What to produce:
Repeat everything in the listing from its first line down to the line containing "Identify the document", both ends included.

Exercise material:
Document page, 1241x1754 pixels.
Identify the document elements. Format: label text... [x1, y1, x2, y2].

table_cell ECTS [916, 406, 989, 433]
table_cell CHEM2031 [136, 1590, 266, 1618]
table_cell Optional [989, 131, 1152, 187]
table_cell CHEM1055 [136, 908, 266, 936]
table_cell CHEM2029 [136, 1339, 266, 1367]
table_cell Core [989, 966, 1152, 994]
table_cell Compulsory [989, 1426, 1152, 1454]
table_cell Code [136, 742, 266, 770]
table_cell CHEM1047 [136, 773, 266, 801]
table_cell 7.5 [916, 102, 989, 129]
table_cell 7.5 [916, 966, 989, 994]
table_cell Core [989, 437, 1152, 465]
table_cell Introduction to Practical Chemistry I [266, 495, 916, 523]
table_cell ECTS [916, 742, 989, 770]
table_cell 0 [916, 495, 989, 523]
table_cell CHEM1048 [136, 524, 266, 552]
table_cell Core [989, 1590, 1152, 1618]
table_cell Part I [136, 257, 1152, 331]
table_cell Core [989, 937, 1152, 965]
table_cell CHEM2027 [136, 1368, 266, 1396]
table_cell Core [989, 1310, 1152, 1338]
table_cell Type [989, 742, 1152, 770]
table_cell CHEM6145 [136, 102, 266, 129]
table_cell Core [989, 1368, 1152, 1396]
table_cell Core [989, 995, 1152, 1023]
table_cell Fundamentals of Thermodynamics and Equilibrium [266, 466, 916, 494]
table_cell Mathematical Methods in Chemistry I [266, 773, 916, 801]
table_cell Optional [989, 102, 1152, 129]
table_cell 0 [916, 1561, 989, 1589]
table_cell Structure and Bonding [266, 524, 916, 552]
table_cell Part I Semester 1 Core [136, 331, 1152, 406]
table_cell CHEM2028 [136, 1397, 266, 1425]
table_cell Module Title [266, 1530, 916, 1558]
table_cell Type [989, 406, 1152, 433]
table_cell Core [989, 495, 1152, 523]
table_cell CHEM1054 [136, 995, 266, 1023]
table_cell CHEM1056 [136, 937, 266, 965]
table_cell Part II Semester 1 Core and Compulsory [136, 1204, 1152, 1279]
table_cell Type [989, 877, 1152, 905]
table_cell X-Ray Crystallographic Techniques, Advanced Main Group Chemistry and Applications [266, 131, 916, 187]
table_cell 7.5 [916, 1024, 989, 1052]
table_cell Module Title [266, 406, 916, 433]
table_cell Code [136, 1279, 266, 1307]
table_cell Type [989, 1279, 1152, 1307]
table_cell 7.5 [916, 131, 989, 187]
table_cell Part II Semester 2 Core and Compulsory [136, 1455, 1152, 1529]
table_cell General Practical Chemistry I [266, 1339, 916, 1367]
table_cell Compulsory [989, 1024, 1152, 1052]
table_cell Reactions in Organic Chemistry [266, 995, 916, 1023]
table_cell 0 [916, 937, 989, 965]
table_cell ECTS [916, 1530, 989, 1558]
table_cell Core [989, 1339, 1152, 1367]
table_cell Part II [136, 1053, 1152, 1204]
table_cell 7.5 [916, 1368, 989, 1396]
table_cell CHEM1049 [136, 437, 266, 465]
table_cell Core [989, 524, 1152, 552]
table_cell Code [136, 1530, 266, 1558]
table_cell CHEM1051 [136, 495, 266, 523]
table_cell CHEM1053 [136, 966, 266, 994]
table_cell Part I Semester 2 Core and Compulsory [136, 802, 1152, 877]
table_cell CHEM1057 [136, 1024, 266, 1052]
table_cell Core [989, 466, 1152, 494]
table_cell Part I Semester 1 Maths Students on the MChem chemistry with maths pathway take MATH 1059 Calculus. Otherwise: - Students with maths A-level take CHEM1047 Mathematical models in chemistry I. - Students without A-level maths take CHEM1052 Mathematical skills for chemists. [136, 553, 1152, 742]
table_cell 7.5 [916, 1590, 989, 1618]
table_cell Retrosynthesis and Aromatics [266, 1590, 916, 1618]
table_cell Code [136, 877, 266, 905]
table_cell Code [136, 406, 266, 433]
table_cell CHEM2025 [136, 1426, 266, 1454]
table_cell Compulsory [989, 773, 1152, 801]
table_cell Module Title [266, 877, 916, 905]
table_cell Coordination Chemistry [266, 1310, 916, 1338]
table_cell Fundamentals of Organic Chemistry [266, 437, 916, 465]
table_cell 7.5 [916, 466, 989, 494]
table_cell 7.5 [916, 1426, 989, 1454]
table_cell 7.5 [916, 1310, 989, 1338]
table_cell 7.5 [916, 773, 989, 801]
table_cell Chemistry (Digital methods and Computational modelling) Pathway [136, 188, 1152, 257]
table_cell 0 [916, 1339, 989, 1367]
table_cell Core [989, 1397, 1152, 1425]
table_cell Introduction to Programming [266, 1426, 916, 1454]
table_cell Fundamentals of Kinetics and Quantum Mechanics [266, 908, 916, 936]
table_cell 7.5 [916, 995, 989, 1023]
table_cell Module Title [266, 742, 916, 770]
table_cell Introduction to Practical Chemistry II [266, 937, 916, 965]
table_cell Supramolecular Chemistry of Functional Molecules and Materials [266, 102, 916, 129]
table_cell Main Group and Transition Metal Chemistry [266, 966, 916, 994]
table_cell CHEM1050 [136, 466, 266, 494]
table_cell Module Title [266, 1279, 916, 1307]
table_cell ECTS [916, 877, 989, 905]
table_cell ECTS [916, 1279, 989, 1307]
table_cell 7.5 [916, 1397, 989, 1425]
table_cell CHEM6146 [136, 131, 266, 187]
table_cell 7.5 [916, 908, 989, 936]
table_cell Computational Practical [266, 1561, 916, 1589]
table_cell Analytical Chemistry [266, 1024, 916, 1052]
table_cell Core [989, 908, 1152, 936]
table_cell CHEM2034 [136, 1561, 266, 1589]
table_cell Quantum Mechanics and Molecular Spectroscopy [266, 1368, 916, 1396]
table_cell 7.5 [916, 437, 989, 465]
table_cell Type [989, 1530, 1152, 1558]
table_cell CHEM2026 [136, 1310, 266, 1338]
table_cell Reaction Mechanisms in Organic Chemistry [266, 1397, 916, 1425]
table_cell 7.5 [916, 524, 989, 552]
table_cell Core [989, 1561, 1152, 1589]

Expected answer:
Document page, 1241x1754 pixels.
Identify the document elements. Format: label text... [x1, y1, x2, y2].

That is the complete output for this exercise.